Ces meurtres sont l’une des manifestations de la tension qui règne entre les partisans d’un Islam politique et les autres, souvent jeunes et étudiants, athées ou partisans d’un Islam modéré et d’un Etat laïc. Aujourd’hui, il existe une séparation entre l’Etat et l’Islam au Bangladesh, mais elle est régulièrement remise en cause. Notamment, une statue représentant la justice sous les traits d’une déesse grecque, installée devant la Cour suprême dans la capitale Dacca, avait été démantelée en mai 2017 sous la pression de militants islamistes. Ella a été réinstallée ailleurs quelques jours plus tard, dans un endroit où apparemment presque personne ne la voit.

L’impossible séparation entre l’État et la religion

Durant tout le mois de février 2013, lors des manifestations de la place Shahbag, jusqu’à 500,000 personnes auraient manifesté pour que soit prononcée la peine capitale à l’encontre d’Abdul Quader Molla, plutôt que la prison à perpétuité qui a été décidée par les juges. Molla est accusé de multiples crimes de guerre commis lors de la guerre d’indépendance de 1971. Certains demandaient aussi l’interdiction de Jamaat-e-Islami, le principal parti islamiste du pays, dont Molla est l’un des dirigeants.

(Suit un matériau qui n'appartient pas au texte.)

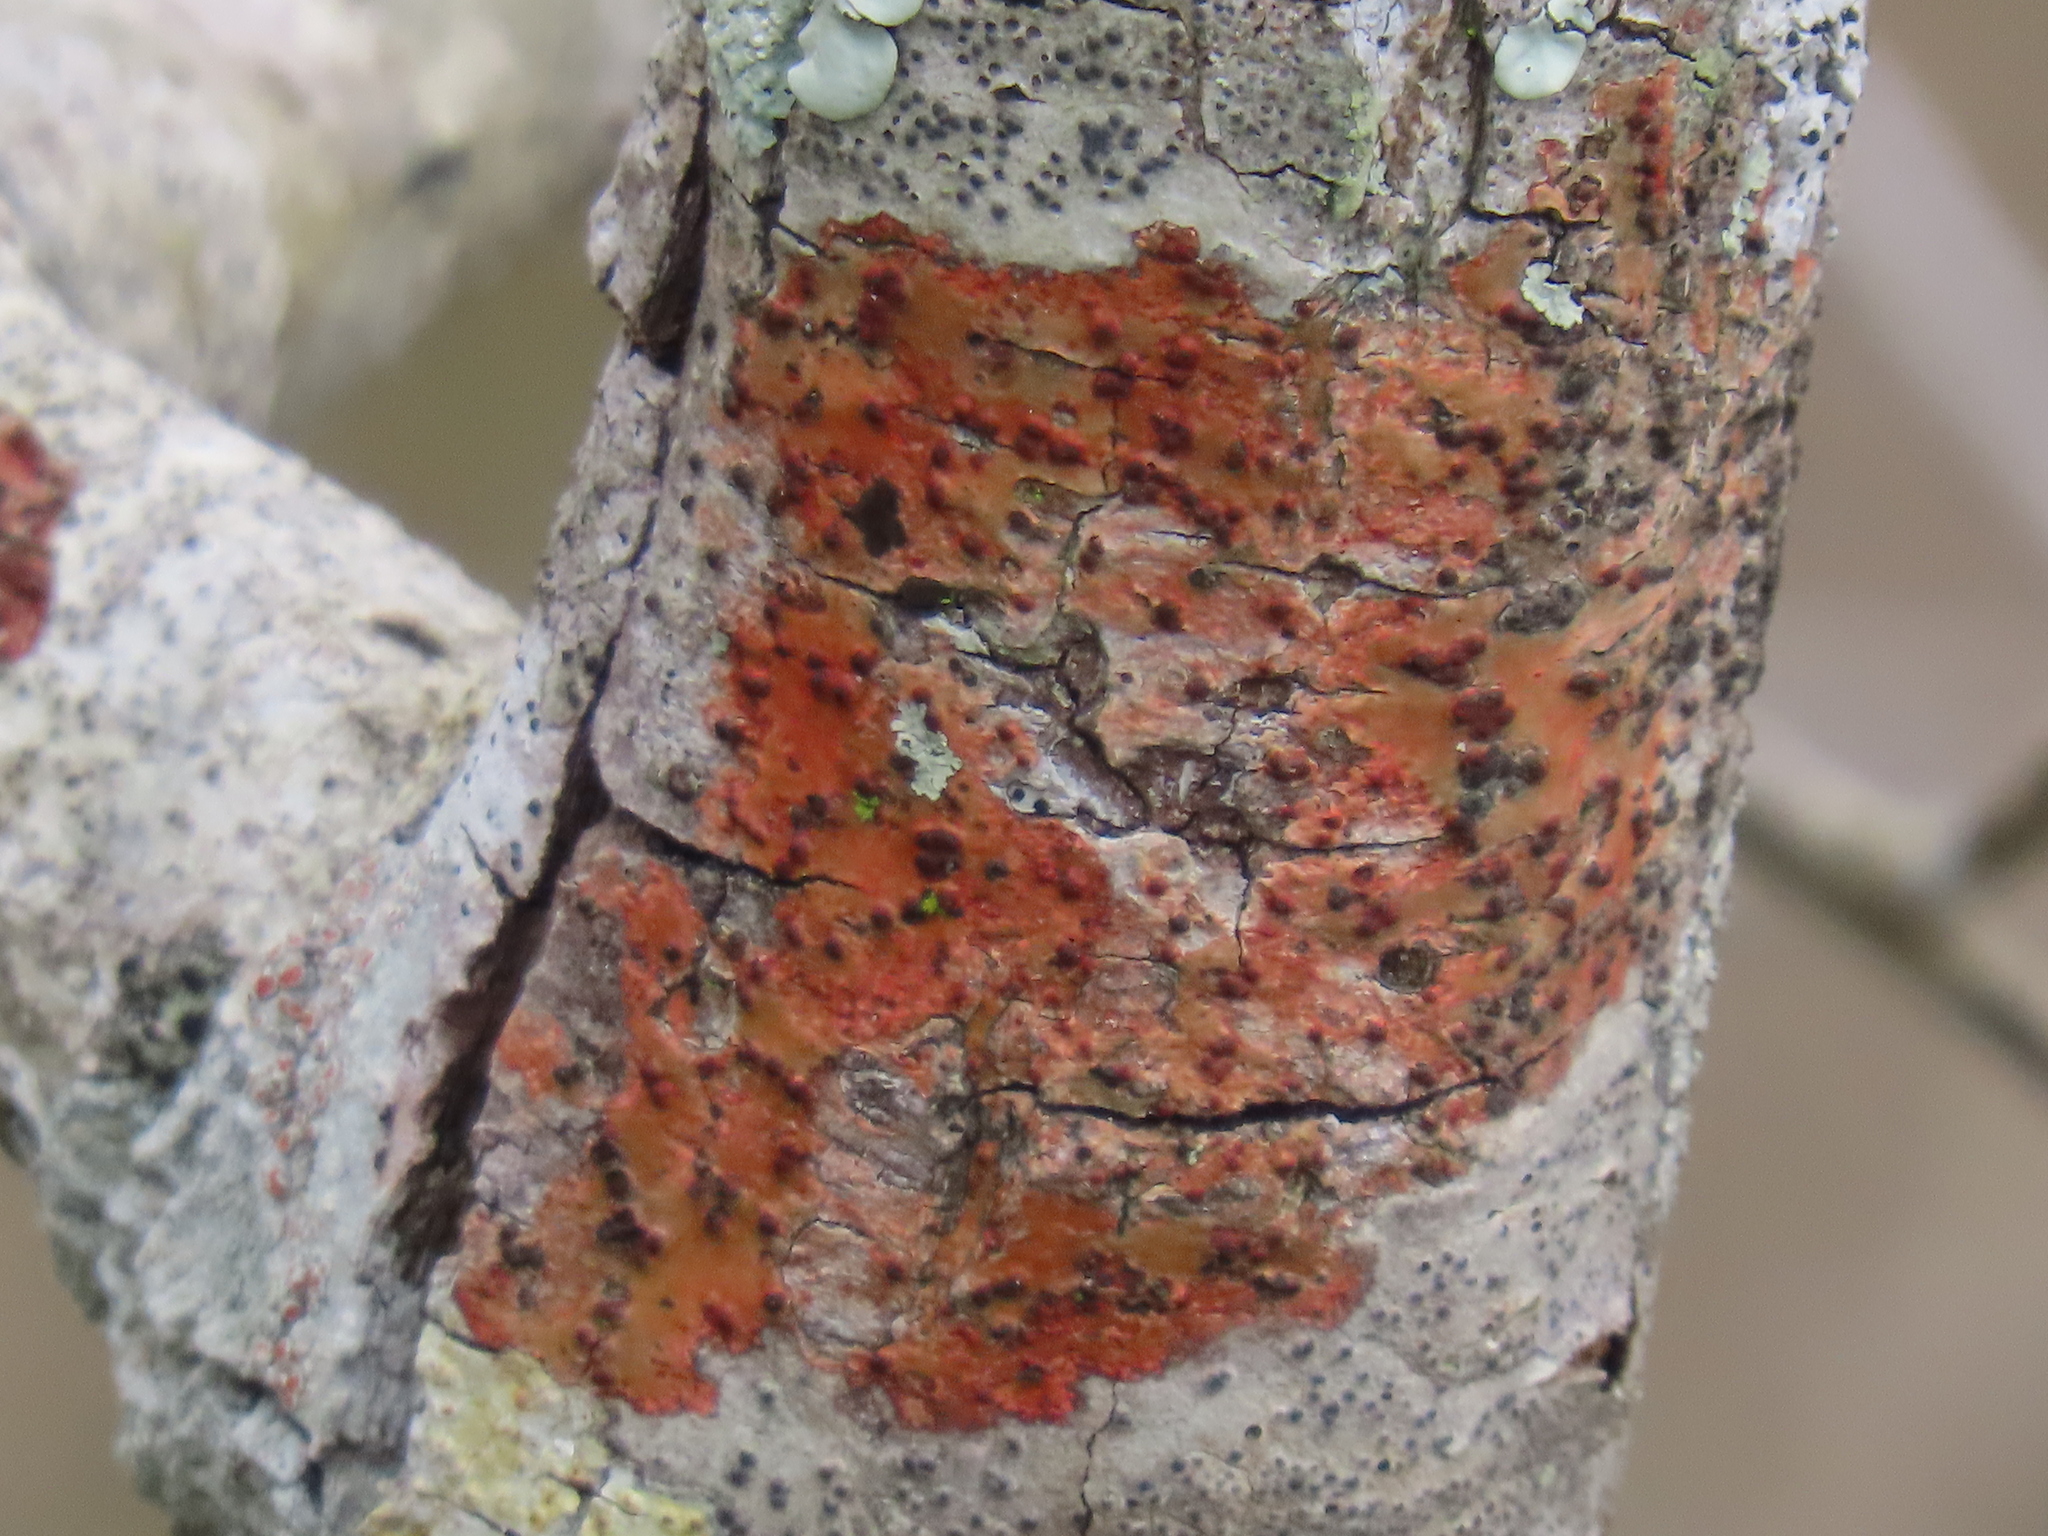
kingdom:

Jamaat-e-Islami a de son côté organisé une contre-manifestation pour protester contre ces attaques et contre la condamnation à mort de Delwar Hossain Sayeedi, numéro deux du parti. Cette sentence est perçue par les islamistes comme injuste et motivée par des objectifs politiques. Les violents affrontements qui ont suivi, opposant manifestants pro et anti-islamistes ou manifestants et forces de l’ordre, ont fait presque une soixantaine de morts.

Allant complétement à l’encontre du principe de séparation du politique et du religieux en vigueur au Bangladesh, la ligue Awami au pouvoir, animée par une stratégie électoraliste, se montre de plus en plus proche des islamistes. Ce qui explique que les islamistes aient de plus en plus le sentiment de pouvoir assassiner en toute impunité, comme le rapporte la BBC.

Une liste de personnes à abattre

Les extrémistes musulmans souhaitent même exporter leur combat. Ils ont rendu publique une liste de 84 personnes à abattre, parmi lesquelles neuf résident au Royaume-Uni, huit en Allemagne, deux aux Etats-Unis, une au Canada et une en Suède. La liste a été diffusée par Ansarullah Bangla Team ou Ansar Bangla, l’un des groupes terroristes les plus actifs au Bangladesh selon le chercheur et expert en terrorisme Ajit Kumar Singh.